Curves in TikZ are always Bézier curves underneath, and when TikZ shortens a Bézier curve it does so by shifting the end point in the direction of the tangent. In the case of the arc, this distorts it so that it is no longer an arc.

My spath3 library implements a method for shortening a path along its length.
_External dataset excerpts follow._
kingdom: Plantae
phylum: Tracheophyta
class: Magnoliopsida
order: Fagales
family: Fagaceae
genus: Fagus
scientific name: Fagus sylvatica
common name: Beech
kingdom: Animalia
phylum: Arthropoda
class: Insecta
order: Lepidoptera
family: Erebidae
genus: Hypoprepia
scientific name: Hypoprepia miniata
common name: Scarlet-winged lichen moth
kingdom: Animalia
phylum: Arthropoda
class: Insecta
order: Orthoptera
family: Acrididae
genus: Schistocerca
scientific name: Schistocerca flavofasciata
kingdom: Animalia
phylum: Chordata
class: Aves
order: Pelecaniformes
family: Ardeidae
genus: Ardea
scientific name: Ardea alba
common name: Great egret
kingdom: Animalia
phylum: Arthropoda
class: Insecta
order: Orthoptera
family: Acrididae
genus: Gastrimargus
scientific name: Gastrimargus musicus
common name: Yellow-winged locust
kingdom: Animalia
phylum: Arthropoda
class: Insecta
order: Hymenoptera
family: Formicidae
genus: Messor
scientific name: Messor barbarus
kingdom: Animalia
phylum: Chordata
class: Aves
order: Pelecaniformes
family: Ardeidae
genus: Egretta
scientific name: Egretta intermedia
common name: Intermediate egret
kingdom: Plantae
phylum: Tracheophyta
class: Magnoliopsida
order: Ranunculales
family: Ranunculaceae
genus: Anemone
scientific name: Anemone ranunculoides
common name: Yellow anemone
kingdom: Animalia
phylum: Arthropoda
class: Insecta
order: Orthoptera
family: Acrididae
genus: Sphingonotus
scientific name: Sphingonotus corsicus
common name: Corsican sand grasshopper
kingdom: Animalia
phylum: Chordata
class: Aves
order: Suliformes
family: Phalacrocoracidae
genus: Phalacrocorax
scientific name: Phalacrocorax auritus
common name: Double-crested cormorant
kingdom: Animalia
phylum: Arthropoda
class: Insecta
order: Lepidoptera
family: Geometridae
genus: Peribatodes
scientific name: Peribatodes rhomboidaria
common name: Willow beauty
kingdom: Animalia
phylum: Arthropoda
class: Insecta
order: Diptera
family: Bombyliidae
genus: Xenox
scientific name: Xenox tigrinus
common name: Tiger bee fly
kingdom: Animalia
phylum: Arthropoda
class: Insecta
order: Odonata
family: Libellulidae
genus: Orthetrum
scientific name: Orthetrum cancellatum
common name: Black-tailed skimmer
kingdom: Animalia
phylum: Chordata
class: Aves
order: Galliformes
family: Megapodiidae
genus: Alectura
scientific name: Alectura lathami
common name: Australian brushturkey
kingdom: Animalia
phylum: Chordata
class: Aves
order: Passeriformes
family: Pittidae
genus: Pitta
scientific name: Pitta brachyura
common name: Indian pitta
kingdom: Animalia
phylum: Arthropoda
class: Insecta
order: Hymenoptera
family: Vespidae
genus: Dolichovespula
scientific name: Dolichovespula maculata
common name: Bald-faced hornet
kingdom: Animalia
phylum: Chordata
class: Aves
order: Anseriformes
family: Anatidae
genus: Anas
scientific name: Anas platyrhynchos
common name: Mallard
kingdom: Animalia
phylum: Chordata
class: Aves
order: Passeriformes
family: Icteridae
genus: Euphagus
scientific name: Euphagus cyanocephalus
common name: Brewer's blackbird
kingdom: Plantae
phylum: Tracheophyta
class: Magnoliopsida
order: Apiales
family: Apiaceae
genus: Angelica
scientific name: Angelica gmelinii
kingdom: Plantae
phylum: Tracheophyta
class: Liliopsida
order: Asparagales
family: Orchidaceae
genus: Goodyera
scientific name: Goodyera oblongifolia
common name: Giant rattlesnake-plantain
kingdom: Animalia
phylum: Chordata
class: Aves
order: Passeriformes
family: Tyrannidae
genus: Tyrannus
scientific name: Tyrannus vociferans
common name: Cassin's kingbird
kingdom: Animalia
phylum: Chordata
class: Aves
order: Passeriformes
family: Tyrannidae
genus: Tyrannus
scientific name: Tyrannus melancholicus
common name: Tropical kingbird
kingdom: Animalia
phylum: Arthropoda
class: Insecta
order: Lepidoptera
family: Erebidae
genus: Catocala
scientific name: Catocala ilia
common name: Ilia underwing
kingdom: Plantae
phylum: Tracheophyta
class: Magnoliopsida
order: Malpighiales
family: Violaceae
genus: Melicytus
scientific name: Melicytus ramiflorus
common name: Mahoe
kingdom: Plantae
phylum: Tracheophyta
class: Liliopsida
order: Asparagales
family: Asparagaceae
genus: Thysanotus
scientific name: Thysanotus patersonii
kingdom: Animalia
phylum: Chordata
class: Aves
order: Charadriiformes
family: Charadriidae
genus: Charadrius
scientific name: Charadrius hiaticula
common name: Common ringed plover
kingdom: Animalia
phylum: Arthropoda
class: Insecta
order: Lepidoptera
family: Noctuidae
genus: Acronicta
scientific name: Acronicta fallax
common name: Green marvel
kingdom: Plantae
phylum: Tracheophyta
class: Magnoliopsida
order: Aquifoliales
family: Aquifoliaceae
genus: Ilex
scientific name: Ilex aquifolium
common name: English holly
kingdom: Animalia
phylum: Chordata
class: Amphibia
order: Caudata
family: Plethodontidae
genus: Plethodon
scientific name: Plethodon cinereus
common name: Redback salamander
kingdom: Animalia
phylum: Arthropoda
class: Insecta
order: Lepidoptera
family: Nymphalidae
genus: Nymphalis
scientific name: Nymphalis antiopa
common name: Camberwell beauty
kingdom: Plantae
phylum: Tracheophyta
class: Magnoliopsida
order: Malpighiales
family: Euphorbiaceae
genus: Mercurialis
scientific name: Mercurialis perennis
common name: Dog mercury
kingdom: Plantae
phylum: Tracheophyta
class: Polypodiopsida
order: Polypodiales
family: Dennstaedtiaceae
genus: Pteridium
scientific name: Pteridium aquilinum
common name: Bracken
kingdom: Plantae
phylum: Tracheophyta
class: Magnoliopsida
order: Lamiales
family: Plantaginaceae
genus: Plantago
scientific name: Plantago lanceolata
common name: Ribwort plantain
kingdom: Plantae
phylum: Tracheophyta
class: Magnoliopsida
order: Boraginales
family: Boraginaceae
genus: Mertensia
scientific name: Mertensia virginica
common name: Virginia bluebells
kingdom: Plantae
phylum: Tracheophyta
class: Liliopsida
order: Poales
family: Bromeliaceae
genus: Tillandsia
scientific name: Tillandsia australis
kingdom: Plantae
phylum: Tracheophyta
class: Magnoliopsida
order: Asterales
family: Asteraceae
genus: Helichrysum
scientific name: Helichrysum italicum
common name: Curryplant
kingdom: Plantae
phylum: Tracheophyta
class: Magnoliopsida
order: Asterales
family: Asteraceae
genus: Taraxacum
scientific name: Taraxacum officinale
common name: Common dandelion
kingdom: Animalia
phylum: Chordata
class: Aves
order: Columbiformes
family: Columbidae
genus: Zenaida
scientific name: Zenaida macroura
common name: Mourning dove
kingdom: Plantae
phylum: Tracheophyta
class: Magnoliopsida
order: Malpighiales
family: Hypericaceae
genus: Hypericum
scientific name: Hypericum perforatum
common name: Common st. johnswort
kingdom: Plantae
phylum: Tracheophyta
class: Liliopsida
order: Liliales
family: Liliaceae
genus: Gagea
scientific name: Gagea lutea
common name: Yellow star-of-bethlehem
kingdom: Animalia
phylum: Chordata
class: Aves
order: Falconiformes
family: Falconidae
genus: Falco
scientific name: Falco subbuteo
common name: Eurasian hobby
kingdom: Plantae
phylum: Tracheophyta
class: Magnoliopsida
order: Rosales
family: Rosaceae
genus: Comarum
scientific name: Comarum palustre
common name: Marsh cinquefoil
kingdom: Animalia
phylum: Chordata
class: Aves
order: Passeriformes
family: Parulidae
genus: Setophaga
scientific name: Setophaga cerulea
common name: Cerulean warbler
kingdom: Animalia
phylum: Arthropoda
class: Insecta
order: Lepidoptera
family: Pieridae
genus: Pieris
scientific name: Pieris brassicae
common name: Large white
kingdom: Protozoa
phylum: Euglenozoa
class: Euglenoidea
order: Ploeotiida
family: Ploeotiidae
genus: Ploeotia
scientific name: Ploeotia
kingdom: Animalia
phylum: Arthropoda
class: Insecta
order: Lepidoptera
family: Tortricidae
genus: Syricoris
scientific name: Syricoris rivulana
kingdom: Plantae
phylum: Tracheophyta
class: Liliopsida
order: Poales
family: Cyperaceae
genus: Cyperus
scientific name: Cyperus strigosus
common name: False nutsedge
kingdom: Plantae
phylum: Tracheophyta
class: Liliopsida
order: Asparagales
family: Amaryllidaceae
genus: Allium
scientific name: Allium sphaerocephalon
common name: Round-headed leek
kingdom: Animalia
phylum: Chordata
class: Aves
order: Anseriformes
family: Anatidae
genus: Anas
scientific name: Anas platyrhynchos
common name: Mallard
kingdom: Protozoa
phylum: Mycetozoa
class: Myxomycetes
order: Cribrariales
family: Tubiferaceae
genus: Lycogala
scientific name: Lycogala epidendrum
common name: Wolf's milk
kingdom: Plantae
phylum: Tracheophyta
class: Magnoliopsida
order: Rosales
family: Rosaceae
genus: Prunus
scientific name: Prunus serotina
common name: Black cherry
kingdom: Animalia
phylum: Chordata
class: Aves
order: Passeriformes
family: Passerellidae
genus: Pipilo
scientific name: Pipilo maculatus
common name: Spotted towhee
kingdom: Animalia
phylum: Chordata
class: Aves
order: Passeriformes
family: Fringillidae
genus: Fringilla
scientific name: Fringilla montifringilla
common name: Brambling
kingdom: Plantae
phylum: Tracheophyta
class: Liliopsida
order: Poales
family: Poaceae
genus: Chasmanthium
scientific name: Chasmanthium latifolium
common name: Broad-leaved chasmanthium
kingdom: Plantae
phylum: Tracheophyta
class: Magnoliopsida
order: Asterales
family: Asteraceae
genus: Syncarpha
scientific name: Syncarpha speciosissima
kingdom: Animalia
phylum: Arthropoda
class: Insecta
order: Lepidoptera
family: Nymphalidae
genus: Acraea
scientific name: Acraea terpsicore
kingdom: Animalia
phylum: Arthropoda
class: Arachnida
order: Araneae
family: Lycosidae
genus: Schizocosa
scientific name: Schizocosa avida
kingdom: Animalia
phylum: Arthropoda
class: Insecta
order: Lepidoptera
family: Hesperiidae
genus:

It doesn't guarantee exact lengths when shortening, but does guarantee that the shortened path coincides with the original path.

\documentclass{article}
%\url{https://tex.stackexchange.com/q/169401/86}
\usepackage{tikz}
\usetikzlibrary{spath3}
\begin{document}
\begin{tikzpicture}
\coordinate (C) at (4,4);
\draw[line width=4pt] (C) circle[radius=4cm];
\draw[line width=3pt,red] (C) ++(170:4cm) arc[start angle=170, end angle=60, radius=4cm];
\draw[line width=2pt,blue,shorten <=20pt,shorten >=20pt] (C) ++(170:4cm) arc[start angle=170, end angle=60, radius=4cm];
\draw[line width=1pt,green] (C) ++(170:4cm) arc[start angle=170, end angle=60, radius=4cm] [spath/remove empty components=current,spath/shorten at both ends={current}{20pt}];
\end{tikzpicture}
\end{document}

Note that at time of writing, I noticed a bug in the library that means that this needs the version from github to work.